Moreover, Sanders was highly critical of Clinton during the primaries, and at one point even suggested that she isn't "qualified" to serve as commander in chief. He eventually walked back on that remark, and later said that he'll work to "make certain that Donald Trump is defeated, and defeated badly" in the general election. But he's held off on endorsing Clinton or dropping out of the race.
Although endorsements are often symbolic and quickly forgotten, this may not be the case with Sanders. He commands quite a bit of support on the left, and the intense quarreling between him and Clinton during the primary has some Democrats worrying that Sanders' base, or a portion of it, at least, might not vote for Clinton in the general election. His endorsement is seen as a crucial step in repairing the rift between the party's left and center-left factions.

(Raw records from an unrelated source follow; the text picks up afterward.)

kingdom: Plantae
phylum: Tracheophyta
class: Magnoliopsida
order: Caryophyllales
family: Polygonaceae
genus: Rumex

But it may not be as important as many Democrats think. Recent polling suggests that Sanders' supporters will indeed rally behind Clinton regardless. Between May and June, the share of Sanders backers who said they'd vote for Trump over Clinton in the general election dropped from 20 percent to 8 percent. To be sure, not pulling the lever for Trump isn't necessarily the same as pulling the lever for Clinton, but at the very least, those numbers indicate that the skepticism many Sanders voters felt toward Clinton during the primary is waning (or perhaps that distaste for Trump has increased).
Still, the best way for Sanders to help further his stated goal of defeating Trump would be to endorse Clinton and bring along as many of his supporters as possible. And if Biden is right, this will soon be happening.